Dal 2 ottobre, quando l'Organizzazione mondiale del commercio ha autorizzato il governo americano a imporre dazi sulle merci europee per 7,5 miliardi di dollari (
6,8 miliardi di euro), l’attenzione dei media del Vecchio Continente è stata catalizzata dalla guerra commerciale fra le due sponde dell’Atlantico.

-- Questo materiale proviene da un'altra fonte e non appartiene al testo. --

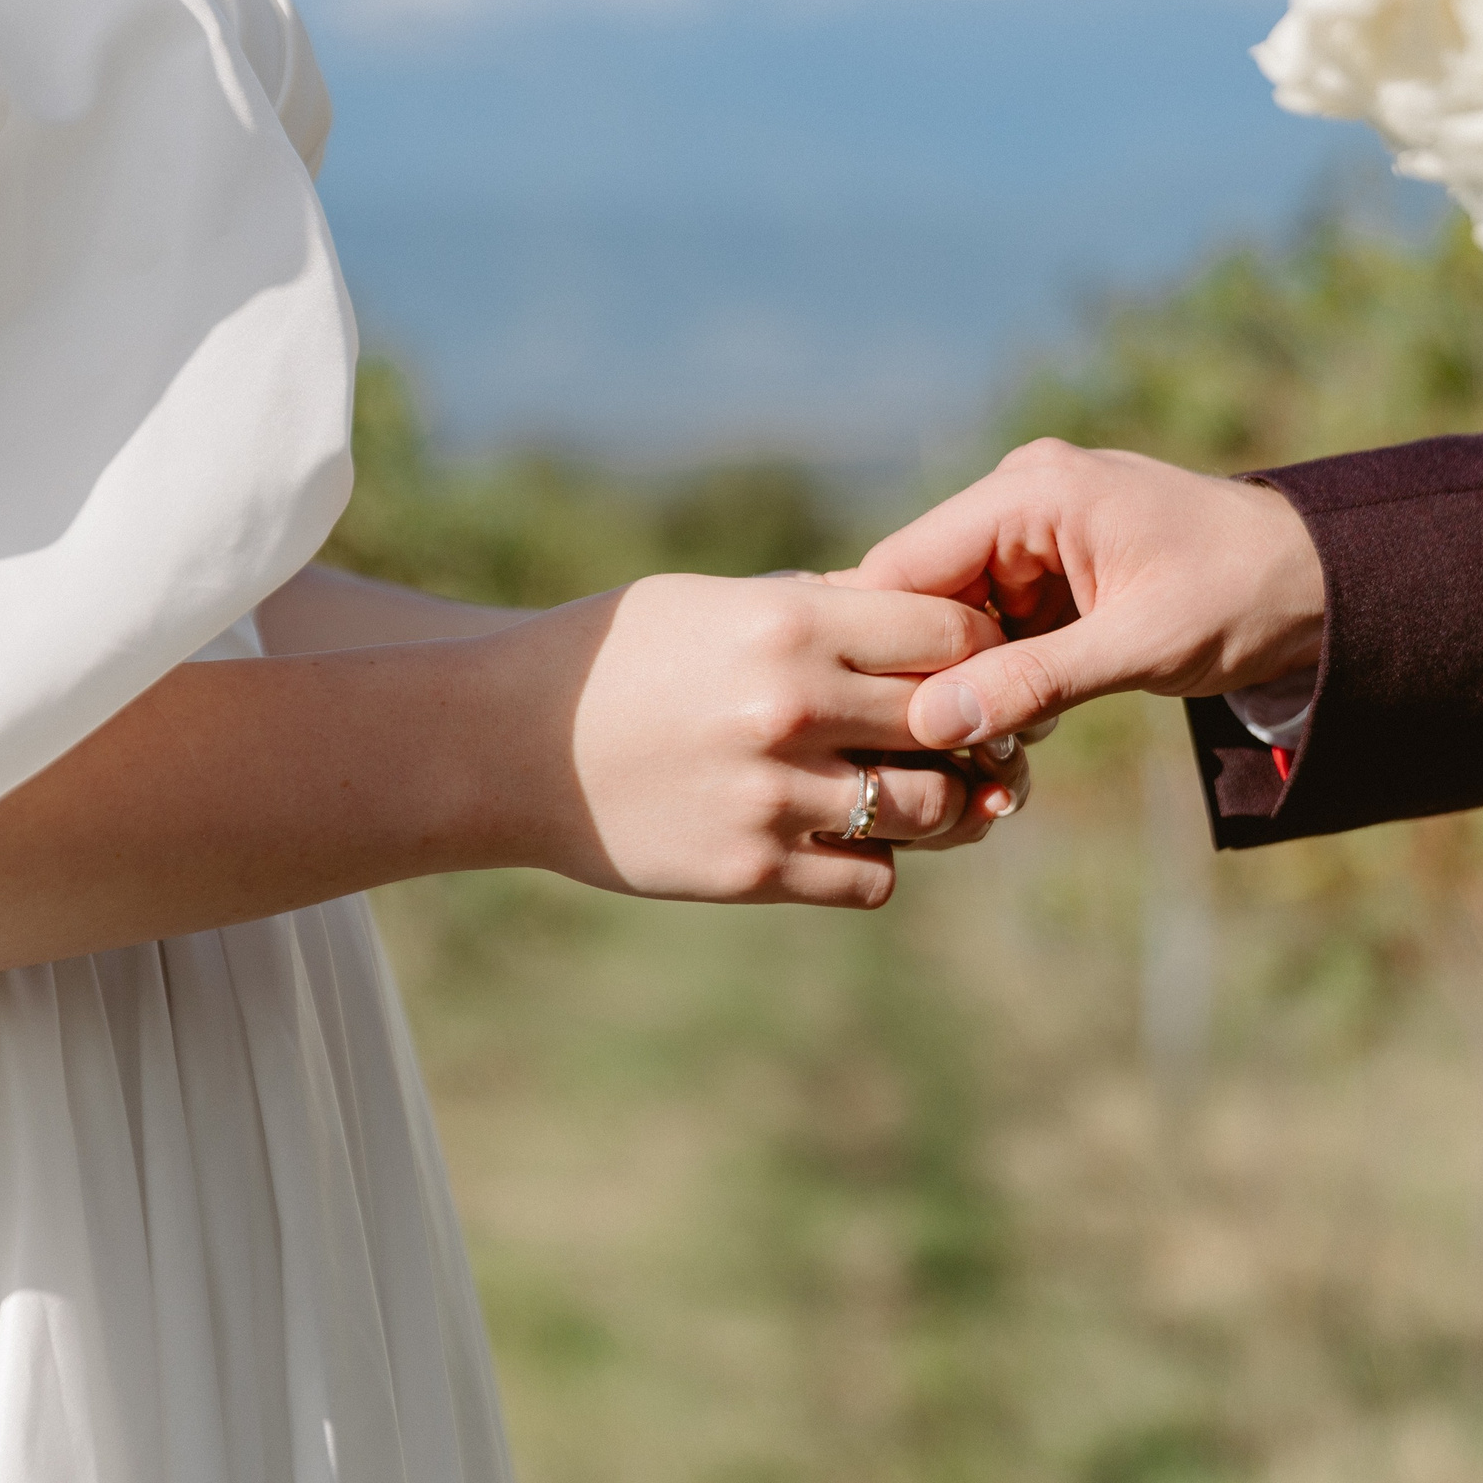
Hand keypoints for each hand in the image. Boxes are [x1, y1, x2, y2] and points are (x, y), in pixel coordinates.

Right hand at [519, 574, 1010, 906]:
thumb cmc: (615, 658)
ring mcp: (773, 796)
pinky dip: (873, 860)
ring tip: (906, 790)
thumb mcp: (713, 602)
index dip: (978, 648)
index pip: (949, 634)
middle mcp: (791, 709)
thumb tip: (922, 617)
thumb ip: (818, 609)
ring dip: (933, 804)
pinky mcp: (751, 870)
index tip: (972, 662)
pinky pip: (872, 879)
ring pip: (928, 812)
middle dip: (972, 729)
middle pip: (951, 724)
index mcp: (788, 625)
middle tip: (969, 736)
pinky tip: (840, 835)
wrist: (504, 743)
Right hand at [845, 442, 1326, 749]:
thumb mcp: (1140, 646)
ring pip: (952, 622)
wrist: (1326, 587)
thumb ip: (1033, 682)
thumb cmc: (1246, 595)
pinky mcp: (1050, 574)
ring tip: (994, 749)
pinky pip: (994, 630)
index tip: (881, 724)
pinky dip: (1000, 681)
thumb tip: (933, 723)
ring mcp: (1031, 536)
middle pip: (919, 596)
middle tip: (944, 754)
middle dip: (929, 675)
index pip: (902, 565)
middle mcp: (1016, 499)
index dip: (883, 645)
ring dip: (966, 686)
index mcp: (1029, 489)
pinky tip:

Ma non solo la loro.
Nella lista dei beni colpiti, disponibile sul
sito del
dipartimento del Commercio degli Stati Uniti, alla sezione 4 (che indica i prodotti di Germania e Regno Unito colpiti da un
innalzamento dei dazi del 25% ad valorem) si legge infatti:

Di fronte a un grave colpo all’export di libri verso gli Usa (che solo nello Uk vale 128 milioni di sterline, pari a
143 milioni di euro), la
Publishers Association, che riunisce gli editori inglesi, ha subito lanciato l’allarme, nella giornata del 4 ottobre, dichiarando che «è completamente
inaccettabile che l’export di libri subisca un danno collaterale da una questione commerciale non connessa».
Più tardi, nella giornata di venerdì, come riporta
Publishing Perspectives, la Publishers Association ha sentito i rappresentanti del governo inglese, ottenendo chiarimenti e – parziale – sollievo. La classificazione usata dal dipartimento del Commercio Usa,
nonostante parli di «printed books»,
non comprende libri in senso proprio (per i quali si usano altre classificazioni), ma materiale stampato non rilegato che può essere suddiviso in fogli singoli.
L’associazione degli editori inglesi ha dichiarato che
continuerà comunque a vigilare sui dazi voluti da Trump: «il governo degli Stati Uniti può decidere di modificare la lista, aggiungendo o espandendo i prodotti inclusi», fino all’entrata in vigore dei dazi –
prevista il 18 ottobre.
In ogni caso, come l’imposizione di dazi sui libri sarebbe in violazione dell’
accordo di Firenze del 1950, convenzione redatta dall’Unesco per l’importazione di materiale educativo, scientifico e culturale, per favorirne la libera circolazione; l’accordo è stato
firmato da 29 nazioni e ratificato da 98, fra cui gli Stati Uniti, come ricorda
Anne Bergman-Tahon, Director della FEP.